I was living in the Caribbean for 11 years and before that I was in Florida in various parts. Before that, I was in Chicago, but I don’t do cold weather.
Where would you recommend people go first if they head to Kokee?
The first thing I would look at, what’s your physical condition and experience in hiking? Are you somebody who never goes outside and doesn’t know how to walk on uneven ground or are you somebody who is out there all the time? So the first thing I would recommend to everybody, get up early in the morning, drive up there and be up at that lookout at the very top early in the day before the clouds build up so you get the full view and the full experience. You can get a million pictures of it and just not capture it, it is so spectacular.

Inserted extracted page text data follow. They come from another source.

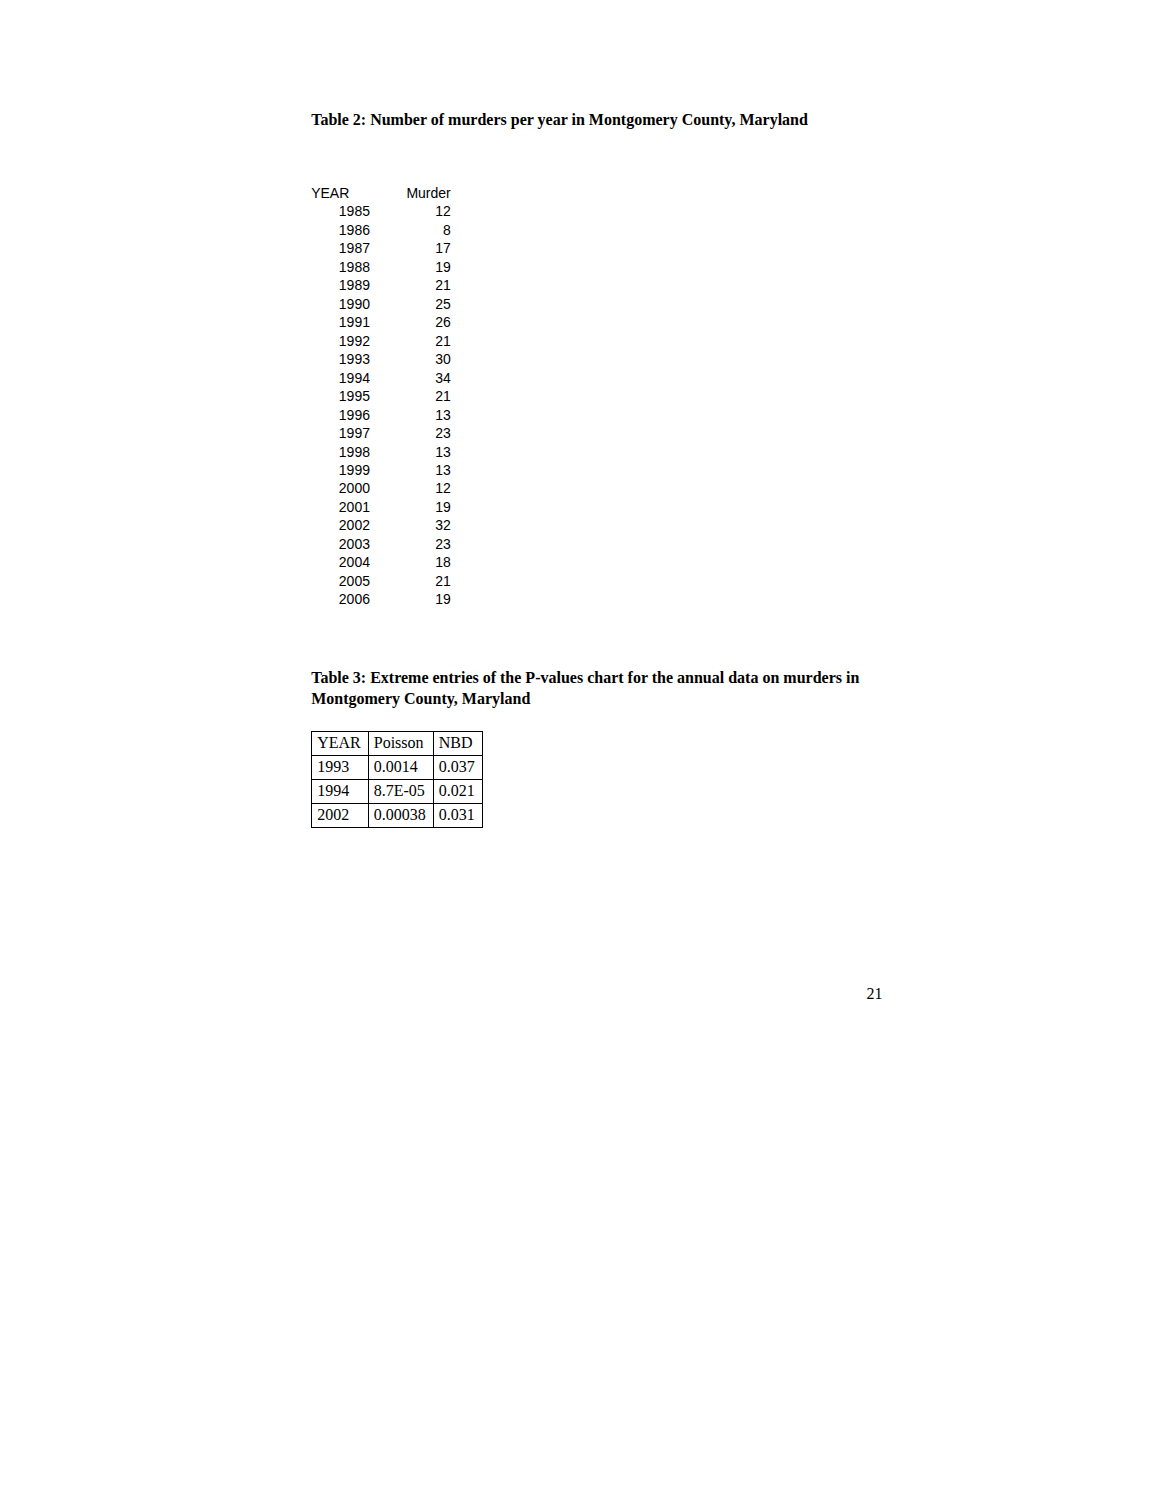Table 2: Number of murders per year in Montgomery County, Maryland
| YEAR | Murder |
| --- | --- |
| 1985 | 12 |
| 1986 | 8 |
| 1987 | 17 |
| 1988 | 19 |
| 1989 | 21 |
| 1990 | 25 |
| 1991 | 26 |
| 1992 | 21 |
| 1993 | 30 |
| 1994 | 34 |
| 1995 | 21 |
| 1996 | 13 |
| 1997 | 23 |
| 1998 | 13 |
| 1999 | 13 |
| 2000 | 12 |
| 2001 | 19 |
| 2002 | 32 |
| 2003 | 23 |
| 2004 | 18 |
| 2005 | 21 |
| 2006 | 19 |
Table 3: Extreme entries of the P-values chart for the annual data on murders in Montgomery County, Maryland
| YEAR | Poisson | NBD |
| --- | --- | --- |
| 1993 | 0.0014 | 0.037 |
| 1994 | 8.7E-05 | 0.021 |
| 2002 | 0.00038 | 0.031 |
21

What’s a good time to be there?
Between 9 and 10 is a good time to be up there by because too much after that, you start getting a development of clouds that come from the valley, depending on the temperature difference between up the mountain and down on the beach. You can stand there and it will be perfectly clear, and you can watch all the sudden, poof, there’s this cloud sitting there. It will fill up the valley and then you don’t get any view. It comes and goes. Some people will say, “I caught a glimpses,” but you really want to see the whole thing.
Do you have a favorite trail?
My favorite trail is the one that starts right there. It’s the Phea Trail, about three-quarters of a mile you’re going around the Kalalau Valley, so you’re looking down the rim from different angles and then it veers off and it comes to a crossroads. You’ve got three choices of where to go. Say it’s a nice long summer day and you’re early in the day and you want to do the full thing, you turn left and go to the Alakai Swamp Trail. But you better be a reasonable hiker to do that. The second choice is to go straight ahead on the Pihea Trail. That takes you to Sugi Grove and Kawaikoi Stream, that’s where the camping area is. And if you turn right, which is going back down the other part of the Alakai Swamp Trail, you go to an overlook, that’s the Waimea Canyon side.
Who should buy your book?
Number one, if there’s somebody who lives here, chances are they were taken up into Kokee in fifth grade with David Boynton to experience a little of Kokee and so this is like a memory thing. “I remember that. I haven’t been up there in years.” This has got the pictures and the poems that bring it all back.
Another thing would be, if you have family and friends on the Mainland who have never been here or who think that Kauai is just some beaches and doesn’t realize we have this whole other environment up there, this is good for that.
Or if you want to start getting more in touch with nature. You spend all your life in the office. This kind of talks about getting out there and what it’s like to be with the trees and be with a natural environment and why it’s good for you to do that.
After all these years, it still magical when you’re in Kokee?
When I go out and stay there long enough, it’s like putting yourself into the oneness, into the divine. In my opinion, the creator made everything up there as much as making us. And when you go up there you can kind of melt into this, feeling connected, like a grove of trees is all connected. It’s like they let you in, come and be part of our family and feel this peace. I belong to this beautiful, magical and wonderful world. There’s an energy there that revives you and renews you. So, it’s a spiritual experience for me.
Do you think, in this world today, people can learn to slow down, relax and enjoy nature, even at Kokee?
I see people all the time, stop, run up, snap a picture of the lookout and go back to their car. You really need to go walk a little bit, not chatting to your friends, not being on your device of some kind. Just being with what’s there, listening to the birds sand trees.
So it’s worth the 90-minute drive from Lihue to get there?
Absolutely. It’s absolutely worth it. It could change your life if you let it.